= Input for this task =
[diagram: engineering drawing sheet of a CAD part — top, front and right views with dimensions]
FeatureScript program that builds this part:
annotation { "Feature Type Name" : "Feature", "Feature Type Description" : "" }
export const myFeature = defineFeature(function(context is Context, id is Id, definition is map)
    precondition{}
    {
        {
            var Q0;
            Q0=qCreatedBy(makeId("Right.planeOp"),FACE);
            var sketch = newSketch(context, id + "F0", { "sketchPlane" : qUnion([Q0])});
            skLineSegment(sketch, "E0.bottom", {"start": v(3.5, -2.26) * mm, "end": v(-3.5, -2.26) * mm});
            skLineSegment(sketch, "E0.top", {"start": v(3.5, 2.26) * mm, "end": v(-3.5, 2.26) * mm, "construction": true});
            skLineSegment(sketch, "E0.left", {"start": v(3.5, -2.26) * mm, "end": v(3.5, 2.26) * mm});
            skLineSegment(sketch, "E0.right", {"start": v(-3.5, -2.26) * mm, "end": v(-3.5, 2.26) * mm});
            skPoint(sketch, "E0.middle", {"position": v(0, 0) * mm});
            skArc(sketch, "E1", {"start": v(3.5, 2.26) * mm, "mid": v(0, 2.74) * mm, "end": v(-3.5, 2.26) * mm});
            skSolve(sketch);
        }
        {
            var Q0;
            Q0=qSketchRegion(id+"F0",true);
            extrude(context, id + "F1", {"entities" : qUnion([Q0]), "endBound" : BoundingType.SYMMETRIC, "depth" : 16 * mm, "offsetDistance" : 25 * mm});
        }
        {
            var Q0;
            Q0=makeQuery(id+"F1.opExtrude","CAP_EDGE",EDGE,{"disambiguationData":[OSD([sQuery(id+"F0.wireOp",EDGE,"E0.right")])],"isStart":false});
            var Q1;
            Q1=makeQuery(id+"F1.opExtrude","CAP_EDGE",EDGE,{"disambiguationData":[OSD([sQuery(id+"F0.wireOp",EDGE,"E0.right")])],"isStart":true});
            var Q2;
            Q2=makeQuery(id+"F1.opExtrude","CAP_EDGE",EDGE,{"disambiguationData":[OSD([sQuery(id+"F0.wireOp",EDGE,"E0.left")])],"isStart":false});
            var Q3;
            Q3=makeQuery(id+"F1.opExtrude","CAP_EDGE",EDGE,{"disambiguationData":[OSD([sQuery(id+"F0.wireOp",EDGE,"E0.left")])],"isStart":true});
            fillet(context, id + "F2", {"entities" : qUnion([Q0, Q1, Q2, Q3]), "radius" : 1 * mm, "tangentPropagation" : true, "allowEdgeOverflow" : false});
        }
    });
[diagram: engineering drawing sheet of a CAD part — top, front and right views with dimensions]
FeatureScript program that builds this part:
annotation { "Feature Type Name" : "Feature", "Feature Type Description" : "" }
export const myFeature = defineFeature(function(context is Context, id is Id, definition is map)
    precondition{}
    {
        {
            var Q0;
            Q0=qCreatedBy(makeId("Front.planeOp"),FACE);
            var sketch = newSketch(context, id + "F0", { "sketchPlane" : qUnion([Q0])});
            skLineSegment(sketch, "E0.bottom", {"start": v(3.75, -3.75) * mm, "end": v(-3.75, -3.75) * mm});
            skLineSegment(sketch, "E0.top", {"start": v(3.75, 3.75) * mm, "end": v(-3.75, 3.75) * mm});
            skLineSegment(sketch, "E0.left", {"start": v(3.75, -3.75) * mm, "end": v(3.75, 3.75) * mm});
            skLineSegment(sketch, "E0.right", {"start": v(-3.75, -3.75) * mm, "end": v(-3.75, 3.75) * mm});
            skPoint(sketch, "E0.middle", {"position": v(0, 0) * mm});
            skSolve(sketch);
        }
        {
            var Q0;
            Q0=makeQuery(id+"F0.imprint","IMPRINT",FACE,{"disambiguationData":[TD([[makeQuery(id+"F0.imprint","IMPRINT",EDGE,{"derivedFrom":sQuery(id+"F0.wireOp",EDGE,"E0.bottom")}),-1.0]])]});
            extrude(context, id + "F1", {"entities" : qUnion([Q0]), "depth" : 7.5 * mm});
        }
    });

= Instructions to follow =
Which lines of the material contain the string "bottom"? Return each of those lines in full.

= Written solution =
            skLineSegment(sketch, "E0.bottom", {"start": v(3.5, -2.26) * mm, "end": v(-3.5, -2.26) * mm});
            skLineSegment(sketch, "E0.bottom", {"start": v(3.75, -3.75) * mm, "end": v(-3.75, -3.75) * mm});
            Q0=makeQuery(id+"F0.imprint","IMPRINT",FACE,{"disambiguationData":[TD([[makeQuery(id+"F0.imprint","IMPRINT",EDGE,{"derivedFrom":sQuery(id+"F0.wireOp",EDGE,"E0.bottom")}),-1.0]])]});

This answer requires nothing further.